### QUOTED PASSAGE
..........

Testing

An essential way of testing accessibility is a form of manual testing: by turning accessibility services, like TalkBack or Switch Access, on, and checking if everything works as expected. This provides direct insight into how users with accessibility needs might experience your application.

In conjunction with manual verification, you should also use automated testing to flag any potential issues that could impact user experience as you make continual changes to your app.

Existing Compose testing APIs allow you to write automated tests that interact with semantic elements and to assert the properties defined in your UI.

Accessibility checks

For automated accessibility testing, you can also use the Accessibility Test Framework—the same underlying framework that powers Accessibility Scanner and accessibility checks in Espresso—to perform some accessibility-related checks automatically, starting with Compose 1.8.0.

To enable the checks, add the ui-test-junit4-accessibility dependency, call enableAccessibilityChecks() in the AndroidComposeTestRule, and trigger an action or tryPerformAccessibilityChecks:

@Rule
@JvmField
val composeTestRule = createAndroidComposeRule<ComponentActivity>()

@Test
fun noAccessibilityLabel() {
    composeTestRule.setContent {
        Box(
            modifier = Modifier
                .size(50.dp, 50.dp)
                .background(color = Color.Gray)
                .clickable { }
                .semantics {
                    contentDescription = ""
                }
        )
    }

    composeTestRule.enableAccessibilityChecks()

    // Any action (such as performClick) will perform accessibility checks too:
    composeTestRule.onRoot().tryPerformAccessibilityChecks()
}

This specific test fails with an exception and a message that the item may not have a label readable by accessibility services.

..........

### RECORD EXTRACTS
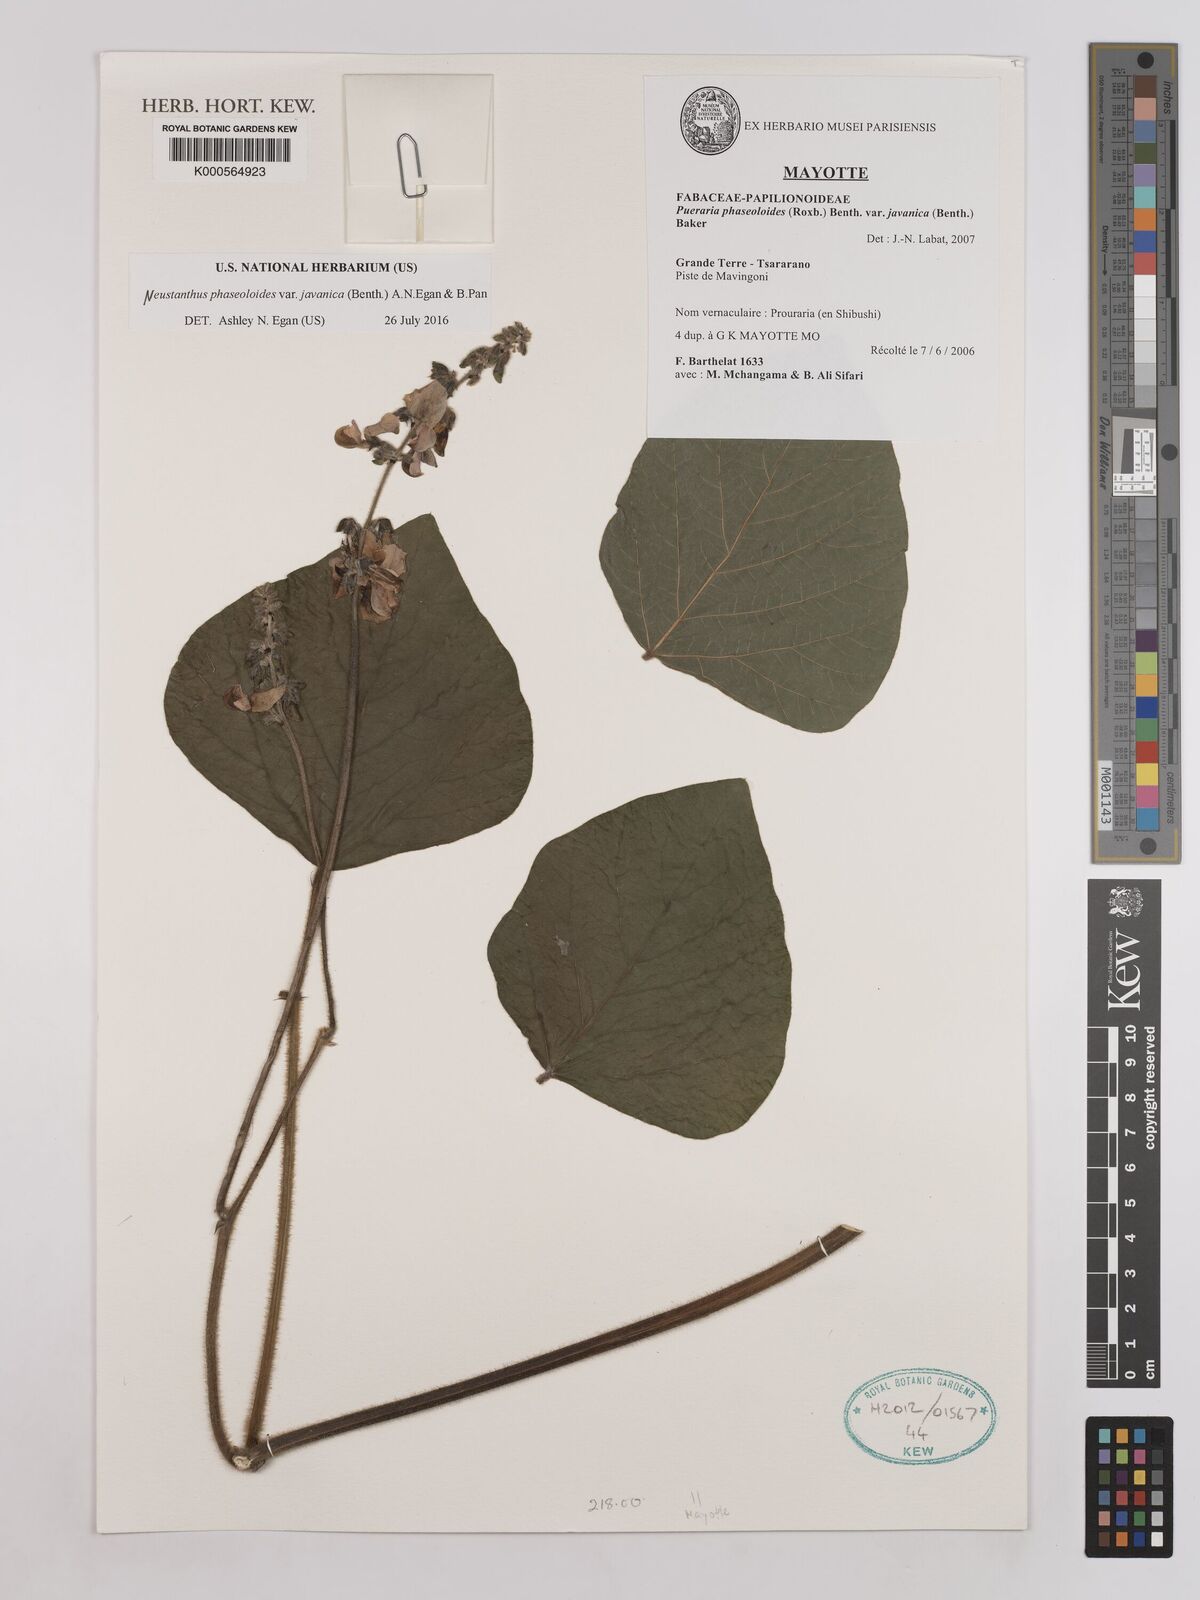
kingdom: Plantae
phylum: Tracheophyta
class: Magnoliopsida
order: Fabales
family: Fabaceae
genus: Neustanthus
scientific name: Neustanthus phaseoloides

..........

### TASKS FOR THIS EXERCISE
A) According to the Compose accessibility testing text, why should automated testing be used alongside manual checks? Answer in one to three sentences.
B) Write the next part of the Compose accessibility testing text, starting after its last sentence.
The data is separate material and is not part of the text on Compose accessibility testing.

### RESULTS
A) Automated testing flags potential issues that could affect the user experience while you keep making changes to your app. It works together with manual checks, which show directly how users with accessibility needs might experience the app.

B)
Other available checks look for accessibility issues with color contrast, small touch target size, or elements' traversal order.

If you're mixing Views with Compose and you're already using an AccessibilityValidator, or you need to configure one, you can set it in the rule:

@Test
fun lowContrastScreen() {
    composeTestRule.setContent {
        Box(
            modifier = Modifier
                .fillMaxSize()
                .background(color = Color(0xFFFAFBFC)),
            contentAlignment = Alignment.Center
        ) {
            Text(text = "Hello", color = Color(0xFFB0B1B2))
        }
    }

    // Optionally, set AccessibilityValidator manually
    val accessibilityValidator = AccessibilityValidator()
        .setThrowExceptionFor(
            AccessibilityCheckResult.AccessibilityCheckResultType.WARNING
        )

    composeTestRule.enableAccessibilityChecks(accessibilityValidator)

    composeTestRule.onRoot().tryPerformAccessibilityChecks()
}

In combination with manual testing, automated tests using both Compose APIs as well as the Accessibility Test Framework can help you detect possible problems early on in the development process.